Les premières cartes

On attribue à Dicéarte (347-285) la première carte comportant deux axes, qui se coupaient à Rhodes. Bien sûr les connaissances géographiques étaient limitées: les contours des côtes, les trajets des fleuves restaient souvent hypothétiques. On se fiait alors exclusivement aux récits des voyageurs ou aux expéditions guerrières, comme celle d'Alexandre.

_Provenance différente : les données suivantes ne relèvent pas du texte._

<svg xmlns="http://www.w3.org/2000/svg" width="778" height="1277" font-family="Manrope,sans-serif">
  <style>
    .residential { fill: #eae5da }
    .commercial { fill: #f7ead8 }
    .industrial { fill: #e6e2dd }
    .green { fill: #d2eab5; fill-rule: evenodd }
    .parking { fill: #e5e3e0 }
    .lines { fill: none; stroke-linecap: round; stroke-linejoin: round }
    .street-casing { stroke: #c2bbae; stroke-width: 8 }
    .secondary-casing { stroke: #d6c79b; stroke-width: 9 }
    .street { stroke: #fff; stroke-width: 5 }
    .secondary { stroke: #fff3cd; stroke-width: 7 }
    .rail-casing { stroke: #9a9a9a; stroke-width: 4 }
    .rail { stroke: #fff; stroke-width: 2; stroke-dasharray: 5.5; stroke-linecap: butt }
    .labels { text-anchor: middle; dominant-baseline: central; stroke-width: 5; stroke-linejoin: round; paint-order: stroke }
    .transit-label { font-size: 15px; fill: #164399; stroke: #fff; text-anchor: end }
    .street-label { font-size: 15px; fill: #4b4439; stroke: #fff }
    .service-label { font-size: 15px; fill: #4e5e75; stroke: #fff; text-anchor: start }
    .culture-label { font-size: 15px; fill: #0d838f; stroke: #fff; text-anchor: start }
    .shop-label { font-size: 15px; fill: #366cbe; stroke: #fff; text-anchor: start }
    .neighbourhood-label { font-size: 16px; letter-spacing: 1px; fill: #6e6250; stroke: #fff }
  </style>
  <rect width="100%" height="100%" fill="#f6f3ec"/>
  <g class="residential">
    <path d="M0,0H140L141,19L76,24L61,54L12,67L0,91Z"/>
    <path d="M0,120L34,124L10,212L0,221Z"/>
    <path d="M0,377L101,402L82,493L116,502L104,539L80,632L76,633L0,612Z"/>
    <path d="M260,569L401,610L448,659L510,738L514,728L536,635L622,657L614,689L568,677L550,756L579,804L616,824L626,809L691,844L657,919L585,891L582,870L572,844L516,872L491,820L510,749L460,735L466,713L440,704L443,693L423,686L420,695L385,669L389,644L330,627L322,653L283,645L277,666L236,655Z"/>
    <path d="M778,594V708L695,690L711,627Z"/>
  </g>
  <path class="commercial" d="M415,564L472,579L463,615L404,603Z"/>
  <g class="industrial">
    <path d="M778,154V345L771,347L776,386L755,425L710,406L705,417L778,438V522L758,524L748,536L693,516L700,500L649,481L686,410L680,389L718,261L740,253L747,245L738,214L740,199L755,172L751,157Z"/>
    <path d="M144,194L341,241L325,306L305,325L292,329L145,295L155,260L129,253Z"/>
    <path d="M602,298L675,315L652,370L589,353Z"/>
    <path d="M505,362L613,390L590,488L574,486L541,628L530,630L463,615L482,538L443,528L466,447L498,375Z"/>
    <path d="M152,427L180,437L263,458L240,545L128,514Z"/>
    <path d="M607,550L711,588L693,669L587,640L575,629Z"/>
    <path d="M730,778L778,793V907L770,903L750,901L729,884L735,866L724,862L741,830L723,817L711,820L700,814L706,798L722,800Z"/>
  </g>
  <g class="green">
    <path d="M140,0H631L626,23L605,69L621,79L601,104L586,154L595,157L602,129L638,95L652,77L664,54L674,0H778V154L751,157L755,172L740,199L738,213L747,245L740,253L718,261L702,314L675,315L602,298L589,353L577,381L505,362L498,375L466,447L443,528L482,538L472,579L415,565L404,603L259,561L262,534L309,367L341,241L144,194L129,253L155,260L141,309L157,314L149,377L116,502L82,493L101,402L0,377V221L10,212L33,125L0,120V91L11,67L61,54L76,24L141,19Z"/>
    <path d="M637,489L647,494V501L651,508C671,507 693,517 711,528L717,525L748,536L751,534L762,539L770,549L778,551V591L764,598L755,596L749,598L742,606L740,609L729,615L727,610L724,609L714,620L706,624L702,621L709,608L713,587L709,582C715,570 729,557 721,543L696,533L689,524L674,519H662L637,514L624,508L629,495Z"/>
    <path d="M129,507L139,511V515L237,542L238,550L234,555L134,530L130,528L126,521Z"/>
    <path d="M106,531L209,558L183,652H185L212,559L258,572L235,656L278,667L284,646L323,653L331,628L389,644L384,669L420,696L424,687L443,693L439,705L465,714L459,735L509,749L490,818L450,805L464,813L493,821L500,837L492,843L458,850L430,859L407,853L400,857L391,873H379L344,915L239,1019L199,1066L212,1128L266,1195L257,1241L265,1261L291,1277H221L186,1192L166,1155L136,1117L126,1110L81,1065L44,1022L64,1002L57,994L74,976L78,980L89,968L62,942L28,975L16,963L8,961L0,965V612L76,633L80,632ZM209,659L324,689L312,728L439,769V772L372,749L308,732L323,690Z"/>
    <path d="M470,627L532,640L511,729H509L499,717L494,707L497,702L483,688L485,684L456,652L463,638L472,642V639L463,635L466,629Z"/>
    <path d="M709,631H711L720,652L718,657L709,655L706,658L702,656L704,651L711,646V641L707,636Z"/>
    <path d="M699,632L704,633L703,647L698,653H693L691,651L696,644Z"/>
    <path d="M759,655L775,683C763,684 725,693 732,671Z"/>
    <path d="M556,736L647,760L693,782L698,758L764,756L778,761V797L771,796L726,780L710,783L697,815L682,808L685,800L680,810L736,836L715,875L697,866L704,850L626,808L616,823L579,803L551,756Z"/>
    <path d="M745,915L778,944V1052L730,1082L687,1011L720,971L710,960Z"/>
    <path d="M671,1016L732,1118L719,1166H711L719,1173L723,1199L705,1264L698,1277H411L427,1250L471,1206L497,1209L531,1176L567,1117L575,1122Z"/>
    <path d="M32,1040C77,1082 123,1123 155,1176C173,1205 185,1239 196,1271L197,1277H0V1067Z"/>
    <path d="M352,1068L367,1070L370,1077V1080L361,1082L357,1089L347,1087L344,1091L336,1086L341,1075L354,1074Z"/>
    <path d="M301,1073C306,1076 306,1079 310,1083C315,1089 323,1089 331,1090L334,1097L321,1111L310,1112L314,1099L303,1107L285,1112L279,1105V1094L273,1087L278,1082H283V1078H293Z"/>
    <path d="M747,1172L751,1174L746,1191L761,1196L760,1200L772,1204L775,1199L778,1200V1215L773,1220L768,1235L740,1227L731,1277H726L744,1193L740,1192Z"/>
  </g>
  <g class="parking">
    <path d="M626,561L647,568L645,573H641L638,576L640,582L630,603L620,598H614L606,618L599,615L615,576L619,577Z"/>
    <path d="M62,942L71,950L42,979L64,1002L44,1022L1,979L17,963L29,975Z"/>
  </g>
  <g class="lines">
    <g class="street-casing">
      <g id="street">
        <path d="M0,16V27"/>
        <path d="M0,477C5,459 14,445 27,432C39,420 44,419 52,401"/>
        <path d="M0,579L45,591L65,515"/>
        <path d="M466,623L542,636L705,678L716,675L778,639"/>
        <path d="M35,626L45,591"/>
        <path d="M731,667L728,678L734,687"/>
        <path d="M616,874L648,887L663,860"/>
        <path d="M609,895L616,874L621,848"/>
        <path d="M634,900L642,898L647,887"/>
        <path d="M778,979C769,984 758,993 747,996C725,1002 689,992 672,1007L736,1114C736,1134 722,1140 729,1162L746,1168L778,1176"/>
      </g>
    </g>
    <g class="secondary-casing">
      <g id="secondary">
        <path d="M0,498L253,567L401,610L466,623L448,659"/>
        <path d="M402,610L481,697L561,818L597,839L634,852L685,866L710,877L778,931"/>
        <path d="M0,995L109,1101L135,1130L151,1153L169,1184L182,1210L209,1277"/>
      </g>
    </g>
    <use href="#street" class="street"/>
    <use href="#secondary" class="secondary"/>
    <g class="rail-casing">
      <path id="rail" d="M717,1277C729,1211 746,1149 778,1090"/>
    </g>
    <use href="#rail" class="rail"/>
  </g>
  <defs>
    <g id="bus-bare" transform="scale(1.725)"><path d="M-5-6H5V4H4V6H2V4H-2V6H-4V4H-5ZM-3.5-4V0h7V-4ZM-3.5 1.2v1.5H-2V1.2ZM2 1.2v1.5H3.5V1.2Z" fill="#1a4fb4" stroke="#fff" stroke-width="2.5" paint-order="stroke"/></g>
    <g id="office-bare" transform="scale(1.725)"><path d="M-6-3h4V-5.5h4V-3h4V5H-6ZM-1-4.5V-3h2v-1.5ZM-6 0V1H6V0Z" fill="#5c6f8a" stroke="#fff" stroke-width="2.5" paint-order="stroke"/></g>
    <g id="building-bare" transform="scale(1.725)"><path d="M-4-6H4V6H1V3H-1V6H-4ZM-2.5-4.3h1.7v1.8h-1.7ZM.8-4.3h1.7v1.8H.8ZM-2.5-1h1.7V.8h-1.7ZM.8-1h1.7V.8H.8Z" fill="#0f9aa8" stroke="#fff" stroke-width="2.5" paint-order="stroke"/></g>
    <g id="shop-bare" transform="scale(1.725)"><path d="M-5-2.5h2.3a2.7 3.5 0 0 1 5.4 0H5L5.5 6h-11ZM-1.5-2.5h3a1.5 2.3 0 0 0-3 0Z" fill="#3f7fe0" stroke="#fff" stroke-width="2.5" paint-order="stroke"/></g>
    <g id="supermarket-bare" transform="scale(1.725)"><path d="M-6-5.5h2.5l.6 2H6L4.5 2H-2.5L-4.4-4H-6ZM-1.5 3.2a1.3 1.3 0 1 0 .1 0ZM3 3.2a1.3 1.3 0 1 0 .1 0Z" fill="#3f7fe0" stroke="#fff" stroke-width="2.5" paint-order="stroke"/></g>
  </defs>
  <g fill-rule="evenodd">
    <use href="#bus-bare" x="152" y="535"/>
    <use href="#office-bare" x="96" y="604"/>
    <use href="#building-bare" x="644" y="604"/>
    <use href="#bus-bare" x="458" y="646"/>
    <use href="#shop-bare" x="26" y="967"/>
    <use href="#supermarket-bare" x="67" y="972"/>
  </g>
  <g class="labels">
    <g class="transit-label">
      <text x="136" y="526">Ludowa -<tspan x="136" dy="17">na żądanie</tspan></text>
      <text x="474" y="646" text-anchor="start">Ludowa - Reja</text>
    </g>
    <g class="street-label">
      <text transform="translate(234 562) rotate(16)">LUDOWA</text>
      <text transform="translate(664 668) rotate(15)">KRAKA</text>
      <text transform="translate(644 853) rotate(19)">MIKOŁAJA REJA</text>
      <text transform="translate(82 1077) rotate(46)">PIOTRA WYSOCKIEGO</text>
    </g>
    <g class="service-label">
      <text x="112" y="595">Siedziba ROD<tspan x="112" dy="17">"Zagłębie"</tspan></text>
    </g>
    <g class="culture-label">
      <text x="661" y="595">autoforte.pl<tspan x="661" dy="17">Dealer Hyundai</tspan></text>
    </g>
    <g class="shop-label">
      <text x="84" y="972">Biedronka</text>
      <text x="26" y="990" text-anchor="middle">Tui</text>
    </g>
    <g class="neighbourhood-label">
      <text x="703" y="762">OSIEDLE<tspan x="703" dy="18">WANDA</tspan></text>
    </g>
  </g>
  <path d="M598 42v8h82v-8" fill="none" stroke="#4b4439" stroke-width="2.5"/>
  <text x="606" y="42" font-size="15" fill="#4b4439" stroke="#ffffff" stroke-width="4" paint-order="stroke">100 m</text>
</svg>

La postérité révèlera Eratosthène comme le père de "la grande carte classique de l'Antiquité". Et malgré des erreurs dans le tracé des méridiens et des parallèles; malgré la figuration géométrique des pays inconnus, la carte d'Eratosthène constitue déjà un remarquable exemple de représentation du bassin méditerranéen.

Et c'est finalement grâce aux Romains, par la vulgarisation du savoir et par les nombreuses copies de manuscrits, que les travaux grecs sont parvenus à la postérité. On peut citer Strabon ou Pline l'Ancien qui ont particulièrement développé les cadastres et les itinéraires.